■ Directions ■
Of the lines in the data below, write out exactly those from the one holding "thumb ip: (150, 244)" through the one holding "pinky tip: (209, 121)", both included.

═══ Source data

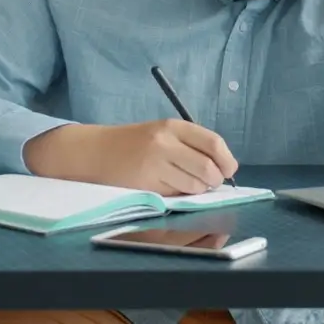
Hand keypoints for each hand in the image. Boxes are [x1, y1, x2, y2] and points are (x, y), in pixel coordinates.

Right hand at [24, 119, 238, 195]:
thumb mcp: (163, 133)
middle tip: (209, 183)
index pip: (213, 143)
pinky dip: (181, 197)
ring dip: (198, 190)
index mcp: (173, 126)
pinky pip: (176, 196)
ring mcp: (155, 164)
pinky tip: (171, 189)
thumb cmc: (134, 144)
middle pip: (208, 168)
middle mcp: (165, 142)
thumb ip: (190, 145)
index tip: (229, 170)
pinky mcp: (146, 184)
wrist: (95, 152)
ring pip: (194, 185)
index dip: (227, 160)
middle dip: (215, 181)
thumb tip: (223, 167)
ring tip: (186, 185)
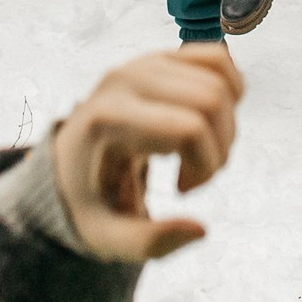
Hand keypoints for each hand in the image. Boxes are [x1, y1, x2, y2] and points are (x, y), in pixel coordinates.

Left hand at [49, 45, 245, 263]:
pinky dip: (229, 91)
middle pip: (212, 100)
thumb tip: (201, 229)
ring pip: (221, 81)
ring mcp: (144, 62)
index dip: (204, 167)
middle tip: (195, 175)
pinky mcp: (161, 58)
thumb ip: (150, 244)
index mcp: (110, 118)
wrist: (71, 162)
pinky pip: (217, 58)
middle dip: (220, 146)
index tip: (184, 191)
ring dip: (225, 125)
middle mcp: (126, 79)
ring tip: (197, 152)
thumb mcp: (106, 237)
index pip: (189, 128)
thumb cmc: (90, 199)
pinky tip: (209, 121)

══════
═══ Source data

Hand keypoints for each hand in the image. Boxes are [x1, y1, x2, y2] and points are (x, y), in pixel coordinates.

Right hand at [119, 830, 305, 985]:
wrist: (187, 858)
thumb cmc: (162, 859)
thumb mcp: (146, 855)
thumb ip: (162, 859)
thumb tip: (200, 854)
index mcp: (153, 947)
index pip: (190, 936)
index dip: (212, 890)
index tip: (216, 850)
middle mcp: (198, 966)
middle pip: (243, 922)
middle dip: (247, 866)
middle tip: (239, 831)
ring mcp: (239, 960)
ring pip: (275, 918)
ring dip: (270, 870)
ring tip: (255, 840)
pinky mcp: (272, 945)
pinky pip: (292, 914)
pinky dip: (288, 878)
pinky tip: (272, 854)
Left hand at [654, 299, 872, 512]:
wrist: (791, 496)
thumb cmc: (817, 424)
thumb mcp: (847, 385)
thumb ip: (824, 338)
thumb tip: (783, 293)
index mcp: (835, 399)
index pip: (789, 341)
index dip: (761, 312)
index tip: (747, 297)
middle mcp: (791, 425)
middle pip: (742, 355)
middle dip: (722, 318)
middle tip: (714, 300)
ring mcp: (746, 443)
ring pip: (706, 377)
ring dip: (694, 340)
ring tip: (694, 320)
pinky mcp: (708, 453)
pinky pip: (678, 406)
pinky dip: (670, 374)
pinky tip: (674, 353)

══════

■ Output of the task ■
thumb ip: (150, 244)
index mcp: (110, 118)
wrist: (71, 162)
pinky pip: (217, 58)
middle dip: (220, 146)
index tip: (184, 191)
ring dip: (225, 125)
middle mcp: (126, 79)
ring tip: (197, 152)
thumb mcp: (106, 237)
index pip: (189, 128)
thumb cmc: (90, 199)
pinky tip: (209, 121)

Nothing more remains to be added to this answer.